Dermatopontin, also known as TRAMP (tyrosine rich acidic matrix protein), is a widely expressed noncollagenous protein component of the extracellular matrix (1, 2). Mature human Dermatopontin shares 96%, 92%, and 92% amino acid sequence identity with bovine, mouse, and rat Dermatopontin, respectively. It is a 22kD molecule that is tyrosine sulfated but not glycosylated (3, 4). Dermatopontin contains three disulfide bonded loop structures that enclose conserved hexapeptide motifs (5). It accelerates collagen fibril formation in vitro, and Dermatopontin deficient mice exhibit altered collagen matrix deposition and organization (6-8). Dermatopontin is downregulated in fibrotic growths such as leiomyoma and scar tissue (9, 10). It binds both TGF-Beta and the proteoglycan decorin, interactions that can increase the bioavailability of TGF-Beta (11, 12). Dermatopontin promotes bone mineralization under the control of the vitamin D receptor and inhibits BMP-2 effects on osteoblast precursors (13, 14).

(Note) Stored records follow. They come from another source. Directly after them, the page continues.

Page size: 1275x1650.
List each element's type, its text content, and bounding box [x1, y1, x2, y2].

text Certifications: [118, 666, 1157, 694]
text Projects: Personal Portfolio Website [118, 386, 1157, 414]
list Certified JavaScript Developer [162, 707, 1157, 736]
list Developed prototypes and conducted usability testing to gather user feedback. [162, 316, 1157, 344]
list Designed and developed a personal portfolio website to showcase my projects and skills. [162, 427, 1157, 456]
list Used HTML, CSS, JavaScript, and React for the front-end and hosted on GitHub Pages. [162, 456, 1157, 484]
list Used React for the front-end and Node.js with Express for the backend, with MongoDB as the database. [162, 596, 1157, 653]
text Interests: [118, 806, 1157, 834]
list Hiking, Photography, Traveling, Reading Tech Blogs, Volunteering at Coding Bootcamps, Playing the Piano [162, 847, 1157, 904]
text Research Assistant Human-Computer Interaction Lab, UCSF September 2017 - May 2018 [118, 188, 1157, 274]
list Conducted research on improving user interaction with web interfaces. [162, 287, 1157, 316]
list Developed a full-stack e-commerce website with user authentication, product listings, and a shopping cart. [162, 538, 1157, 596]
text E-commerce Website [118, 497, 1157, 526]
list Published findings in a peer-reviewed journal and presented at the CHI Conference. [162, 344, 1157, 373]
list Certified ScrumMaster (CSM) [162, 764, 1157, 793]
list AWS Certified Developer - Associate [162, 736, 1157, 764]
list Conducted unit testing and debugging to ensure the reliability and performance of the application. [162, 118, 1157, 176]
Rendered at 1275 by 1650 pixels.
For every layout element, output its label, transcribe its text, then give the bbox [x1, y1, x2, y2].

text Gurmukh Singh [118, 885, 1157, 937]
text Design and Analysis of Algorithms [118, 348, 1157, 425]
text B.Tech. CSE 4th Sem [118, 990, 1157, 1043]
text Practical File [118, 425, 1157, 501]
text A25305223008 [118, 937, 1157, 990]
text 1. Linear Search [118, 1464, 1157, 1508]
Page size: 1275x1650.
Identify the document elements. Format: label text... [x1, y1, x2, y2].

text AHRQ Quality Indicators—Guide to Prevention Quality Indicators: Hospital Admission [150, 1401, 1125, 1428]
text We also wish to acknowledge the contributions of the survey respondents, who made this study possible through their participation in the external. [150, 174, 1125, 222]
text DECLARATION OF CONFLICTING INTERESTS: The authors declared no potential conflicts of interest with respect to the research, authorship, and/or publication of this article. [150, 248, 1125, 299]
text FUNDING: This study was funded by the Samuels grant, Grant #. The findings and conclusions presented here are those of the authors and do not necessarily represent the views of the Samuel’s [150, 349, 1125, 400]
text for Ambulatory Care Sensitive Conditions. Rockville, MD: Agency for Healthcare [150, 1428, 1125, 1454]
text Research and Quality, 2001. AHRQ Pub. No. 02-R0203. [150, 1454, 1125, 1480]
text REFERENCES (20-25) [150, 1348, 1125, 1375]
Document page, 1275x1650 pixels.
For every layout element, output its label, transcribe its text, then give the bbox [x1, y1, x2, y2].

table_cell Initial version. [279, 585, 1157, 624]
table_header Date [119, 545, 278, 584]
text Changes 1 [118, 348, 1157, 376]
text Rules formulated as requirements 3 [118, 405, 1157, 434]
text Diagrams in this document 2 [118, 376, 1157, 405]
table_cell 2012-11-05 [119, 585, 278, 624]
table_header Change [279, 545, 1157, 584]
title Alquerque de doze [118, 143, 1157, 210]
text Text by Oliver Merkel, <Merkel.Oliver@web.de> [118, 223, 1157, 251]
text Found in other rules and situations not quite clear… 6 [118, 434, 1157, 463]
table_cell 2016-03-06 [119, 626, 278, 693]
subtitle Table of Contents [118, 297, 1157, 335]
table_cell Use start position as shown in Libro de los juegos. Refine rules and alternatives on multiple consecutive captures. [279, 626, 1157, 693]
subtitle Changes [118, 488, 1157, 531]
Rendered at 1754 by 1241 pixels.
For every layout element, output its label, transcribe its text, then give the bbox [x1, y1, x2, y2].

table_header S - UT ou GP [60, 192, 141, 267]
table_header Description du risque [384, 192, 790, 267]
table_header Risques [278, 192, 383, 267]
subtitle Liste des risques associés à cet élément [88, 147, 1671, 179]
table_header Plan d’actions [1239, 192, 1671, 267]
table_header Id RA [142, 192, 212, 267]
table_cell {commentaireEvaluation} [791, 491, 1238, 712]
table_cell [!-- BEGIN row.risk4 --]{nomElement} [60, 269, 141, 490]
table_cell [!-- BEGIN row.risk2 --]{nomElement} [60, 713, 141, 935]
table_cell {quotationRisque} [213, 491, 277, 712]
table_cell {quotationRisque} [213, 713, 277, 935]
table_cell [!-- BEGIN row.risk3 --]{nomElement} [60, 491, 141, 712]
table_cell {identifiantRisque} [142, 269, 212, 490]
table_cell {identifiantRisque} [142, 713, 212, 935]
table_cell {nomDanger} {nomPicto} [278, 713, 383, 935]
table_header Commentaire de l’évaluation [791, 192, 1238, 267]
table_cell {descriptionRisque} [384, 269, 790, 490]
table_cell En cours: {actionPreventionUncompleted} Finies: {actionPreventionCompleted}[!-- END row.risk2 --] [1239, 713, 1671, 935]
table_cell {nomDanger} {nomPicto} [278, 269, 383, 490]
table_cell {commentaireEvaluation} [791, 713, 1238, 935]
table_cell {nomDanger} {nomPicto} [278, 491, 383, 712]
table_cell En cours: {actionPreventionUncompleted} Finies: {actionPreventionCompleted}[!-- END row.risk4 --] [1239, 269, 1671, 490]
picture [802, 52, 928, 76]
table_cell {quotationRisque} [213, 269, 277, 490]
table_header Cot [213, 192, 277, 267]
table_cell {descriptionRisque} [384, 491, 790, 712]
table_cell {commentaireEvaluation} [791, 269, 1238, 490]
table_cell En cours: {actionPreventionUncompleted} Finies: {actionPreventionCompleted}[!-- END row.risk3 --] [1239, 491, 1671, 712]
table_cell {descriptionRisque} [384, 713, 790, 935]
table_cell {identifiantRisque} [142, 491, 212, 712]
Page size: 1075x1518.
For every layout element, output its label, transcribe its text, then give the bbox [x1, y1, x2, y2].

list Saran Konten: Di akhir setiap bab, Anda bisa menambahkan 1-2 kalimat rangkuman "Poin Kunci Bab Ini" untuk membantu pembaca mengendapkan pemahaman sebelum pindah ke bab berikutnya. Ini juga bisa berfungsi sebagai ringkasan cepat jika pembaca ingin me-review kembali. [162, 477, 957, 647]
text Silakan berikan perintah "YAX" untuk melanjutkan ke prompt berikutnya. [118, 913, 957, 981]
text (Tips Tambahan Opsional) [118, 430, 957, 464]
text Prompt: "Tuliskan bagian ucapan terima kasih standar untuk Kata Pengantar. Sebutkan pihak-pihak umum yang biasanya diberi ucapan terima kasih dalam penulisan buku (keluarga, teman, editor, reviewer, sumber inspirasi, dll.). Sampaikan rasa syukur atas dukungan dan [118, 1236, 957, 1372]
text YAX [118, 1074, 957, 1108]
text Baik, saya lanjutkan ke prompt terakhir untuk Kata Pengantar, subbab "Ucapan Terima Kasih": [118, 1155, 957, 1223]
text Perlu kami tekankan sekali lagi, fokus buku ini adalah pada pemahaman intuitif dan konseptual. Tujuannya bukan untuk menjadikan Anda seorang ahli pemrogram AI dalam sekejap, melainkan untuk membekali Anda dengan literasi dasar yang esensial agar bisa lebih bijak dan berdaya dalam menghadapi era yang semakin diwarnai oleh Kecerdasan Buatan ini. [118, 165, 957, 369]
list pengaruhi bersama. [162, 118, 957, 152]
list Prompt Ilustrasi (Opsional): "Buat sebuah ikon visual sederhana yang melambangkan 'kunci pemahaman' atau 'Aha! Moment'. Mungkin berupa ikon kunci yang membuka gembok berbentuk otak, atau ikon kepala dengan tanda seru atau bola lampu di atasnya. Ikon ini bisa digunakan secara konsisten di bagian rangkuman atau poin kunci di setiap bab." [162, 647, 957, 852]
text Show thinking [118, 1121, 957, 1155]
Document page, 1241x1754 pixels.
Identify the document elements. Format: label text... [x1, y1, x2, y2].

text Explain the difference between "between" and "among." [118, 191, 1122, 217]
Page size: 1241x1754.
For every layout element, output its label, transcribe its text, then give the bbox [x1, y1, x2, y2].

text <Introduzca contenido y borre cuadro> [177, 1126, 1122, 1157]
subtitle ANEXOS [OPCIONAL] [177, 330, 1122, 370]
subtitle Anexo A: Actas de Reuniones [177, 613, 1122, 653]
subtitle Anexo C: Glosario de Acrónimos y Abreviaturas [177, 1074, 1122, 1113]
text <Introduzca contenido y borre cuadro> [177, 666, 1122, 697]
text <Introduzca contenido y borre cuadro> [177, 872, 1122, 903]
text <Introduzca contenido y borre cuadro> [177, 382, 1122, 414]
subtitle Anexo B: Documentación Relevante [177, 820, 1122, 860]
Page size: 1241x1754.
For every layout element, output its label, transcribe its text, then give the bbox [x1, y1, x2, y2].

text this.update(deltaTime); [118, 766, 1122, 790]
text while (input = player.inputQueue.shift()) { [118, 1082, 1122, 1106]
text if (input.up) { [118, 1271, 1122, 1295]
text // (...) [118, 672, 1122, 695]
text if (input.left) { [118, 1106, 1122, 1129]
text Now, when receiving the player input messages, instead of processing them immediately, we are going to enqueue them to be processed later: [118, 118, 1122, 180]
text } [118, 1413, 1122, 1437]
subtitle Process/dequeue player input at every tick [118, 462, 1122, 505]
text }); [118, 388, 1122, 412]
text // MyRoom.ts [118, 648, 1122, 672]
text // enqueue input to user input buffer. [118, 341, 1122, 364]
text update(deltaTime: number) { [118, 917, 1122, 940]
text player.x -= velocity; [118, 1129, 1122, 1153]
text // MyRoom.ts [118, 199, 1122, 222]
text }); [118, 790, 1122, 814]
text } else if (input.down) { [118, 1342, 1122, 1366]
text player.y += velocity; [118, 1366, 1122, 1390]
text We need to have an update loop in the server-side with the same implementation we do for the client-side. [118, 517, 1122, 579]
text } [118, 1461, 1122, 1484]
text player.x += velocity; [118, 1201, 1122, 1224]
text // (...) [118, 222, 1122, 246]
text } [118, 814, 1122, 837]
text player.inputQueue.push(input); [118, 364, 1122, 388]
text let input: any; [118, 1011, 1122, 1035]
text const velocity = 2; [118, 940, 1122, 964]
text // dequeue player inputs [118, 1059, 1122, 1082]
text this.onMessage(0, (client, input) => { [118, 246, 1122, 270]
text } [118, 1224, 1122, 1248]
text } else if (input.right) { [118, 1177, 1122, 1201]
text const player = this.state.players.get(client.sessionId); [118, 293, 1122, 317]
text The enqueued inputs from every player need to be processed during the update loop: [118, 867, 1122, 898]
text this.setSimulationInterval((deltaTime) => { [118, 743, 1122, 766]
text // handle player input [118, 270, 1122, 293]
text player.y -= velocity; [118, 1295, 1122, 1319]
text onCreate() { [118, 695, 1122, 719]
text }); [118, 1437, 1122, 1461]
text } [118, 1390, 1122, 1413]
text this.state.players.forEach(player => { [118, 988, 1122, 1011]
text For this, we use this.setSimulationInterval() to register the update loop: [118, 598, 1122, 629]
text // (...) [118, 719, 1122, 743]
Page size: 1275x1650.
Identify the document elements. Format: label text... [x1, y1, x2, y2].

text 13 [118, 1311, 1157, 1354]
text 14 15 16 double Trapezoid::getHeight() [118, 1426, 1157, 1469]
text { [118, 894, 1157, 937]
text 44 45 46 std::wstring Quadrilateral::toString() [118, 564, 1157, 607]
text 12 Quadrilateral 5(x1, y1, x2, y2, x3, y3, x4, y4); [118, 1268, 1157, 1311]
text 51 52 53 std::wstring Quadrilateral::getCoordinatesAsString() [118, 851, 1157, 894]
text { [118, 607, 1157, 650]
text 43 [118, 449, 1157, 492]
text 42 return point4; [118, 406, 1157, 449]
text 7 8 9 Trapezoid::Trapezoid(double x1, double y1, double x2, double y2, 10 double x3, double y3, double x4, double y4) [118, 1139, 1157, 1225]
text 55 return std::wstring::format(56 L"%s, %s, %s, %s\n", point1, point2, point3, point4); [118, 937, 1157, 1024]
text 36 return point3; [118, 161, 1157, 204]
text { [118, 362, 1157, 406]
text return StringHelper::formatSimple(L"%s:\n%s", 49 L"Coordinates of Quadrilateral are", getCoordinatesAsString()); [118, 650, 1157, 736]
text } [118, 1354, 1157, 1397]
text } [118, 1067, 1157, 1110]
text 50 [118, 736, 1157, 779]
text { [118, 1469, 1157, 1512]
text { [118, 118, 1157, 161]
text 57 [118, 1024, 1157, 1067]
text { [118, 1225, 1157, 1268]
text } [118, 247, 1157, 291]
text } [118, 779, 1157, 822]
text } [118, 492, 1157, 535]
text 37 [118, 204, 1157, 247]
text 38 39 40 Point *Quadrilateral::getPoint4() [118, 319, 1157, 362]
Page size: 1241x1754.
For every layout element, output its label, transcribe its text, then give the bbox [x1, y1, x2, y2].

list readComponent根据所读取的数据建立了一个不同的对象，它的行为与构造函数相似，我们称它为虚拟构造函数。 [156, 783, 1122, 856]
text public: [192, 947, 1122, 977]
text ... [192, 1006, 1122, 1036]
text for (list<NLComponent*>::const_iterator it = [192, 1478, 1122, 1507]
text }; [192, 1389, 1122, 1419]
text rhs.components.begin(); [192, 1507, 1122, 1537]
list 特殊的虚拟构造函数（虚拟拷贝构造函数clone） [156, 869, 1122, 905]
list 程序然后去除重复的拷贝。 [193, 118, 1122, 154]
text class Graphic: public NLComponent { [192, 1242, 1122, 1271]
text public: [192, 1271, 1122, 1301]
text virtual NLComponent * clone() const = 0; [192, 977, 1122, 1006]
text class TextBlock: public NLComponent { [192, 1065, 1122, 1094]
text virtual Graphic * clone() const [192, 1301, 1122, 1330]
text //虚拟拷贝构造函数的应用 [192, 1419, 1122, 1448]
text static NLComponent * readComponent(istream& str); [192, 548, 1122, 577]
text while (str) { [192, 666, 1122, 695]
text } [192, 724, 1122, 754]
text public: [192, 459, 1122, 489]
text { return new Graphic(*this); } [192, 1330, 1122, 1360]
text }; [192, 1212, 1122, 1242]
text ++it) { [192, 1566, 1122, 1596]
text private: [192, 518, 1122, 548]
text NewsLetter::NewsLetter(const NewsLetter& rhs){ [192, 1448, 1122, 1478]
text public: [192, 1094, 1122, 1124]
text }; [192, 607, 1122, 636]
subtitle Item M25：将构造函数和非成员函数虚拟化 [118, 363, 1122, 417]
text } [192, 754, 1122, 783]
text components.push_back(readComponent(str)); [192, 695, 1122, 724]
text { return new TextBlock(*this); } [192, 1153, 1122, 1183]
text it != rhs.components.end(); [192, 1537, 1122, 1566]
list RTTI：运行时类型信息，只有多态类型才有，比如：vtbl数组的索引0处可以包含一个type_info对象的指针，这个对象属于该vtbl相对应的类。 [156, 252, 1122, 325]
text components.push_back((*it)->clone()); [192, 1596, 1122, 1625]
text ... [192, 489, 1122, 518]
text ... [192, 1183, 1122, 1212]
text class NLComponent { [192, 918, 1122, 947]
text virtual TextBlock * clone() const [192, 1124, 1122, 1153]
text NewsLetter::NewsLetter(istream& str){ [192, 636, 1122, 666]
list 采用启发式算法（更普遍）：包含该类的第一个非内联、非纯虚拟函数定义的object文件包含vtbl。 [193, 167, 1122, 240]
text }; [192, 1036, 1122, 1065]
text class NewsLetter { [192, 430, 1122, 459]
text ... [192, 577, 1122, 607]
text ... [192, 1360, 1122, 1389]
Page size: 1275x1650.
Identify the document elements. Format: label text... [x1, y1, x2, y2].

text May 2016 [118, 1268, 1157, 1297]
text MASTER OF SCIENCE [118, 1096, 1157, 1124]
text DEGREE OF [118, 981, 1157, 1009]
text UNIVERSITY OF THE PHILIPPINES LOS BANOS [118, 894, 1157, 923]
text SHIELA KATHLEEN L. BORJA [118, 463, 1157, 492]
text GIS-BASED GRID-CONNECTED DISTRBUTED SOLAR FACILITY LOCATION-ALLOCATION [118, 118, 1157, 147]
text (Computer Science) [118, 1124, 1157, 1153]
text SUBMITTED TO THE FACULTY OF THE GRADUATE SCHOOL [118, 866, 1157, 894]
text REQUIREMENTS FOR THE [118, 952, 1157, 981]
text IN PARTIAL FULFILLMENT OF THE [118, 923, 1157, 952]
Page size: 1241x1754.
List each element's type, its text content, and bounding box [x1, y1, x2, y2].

Source:A DNA sequence encoding the mature human Dermatopontin (Gln 19-Val 201; Accession # AAH33736) fused with a 6X histidine tag at the C-terminus was expressed in a mouse myeloma cell line, NS0.
Definition: Measured by its ability to modulate collagen fibrillogenesis. 20ug/ml of rhDermatopontin can significantly enhance the rate collagen fibrillogenesis.
Applications:Suitable for use in Western Blot. Other applications not tested.
Recommended Dilution:Western Blot: 22.8kD migrates as an ~ 22.8kD protein in SDS-PAGE under reducing conditions
Optimal dilutions to be determined by the researcher.
Storage and Stability:Lyophilized powder may be stored at 4°C for short-term only. Reconstitute to nominal volume by adding sterile PBS and store at -20°C. Reconstituted product is stable for 12 months at -20°C. For maximum recovery of product, centrifuge the original vial after thawing and prior to removing the cap. Further dilutions can be made in assay buffer.
仕様
Size:50ug
Source Antigen:Recombinant Human
Grade:Highly Purified
Purity:≥ 95%, as determined by SDS-PAGE under reducing conditions and visualized by silver stain.Endotoxin ≤ 1EU.
Form:Supplied as a lyophilized powder in PBS. Reconstitute with sterile PBS to ≥ 0.1mg/ml.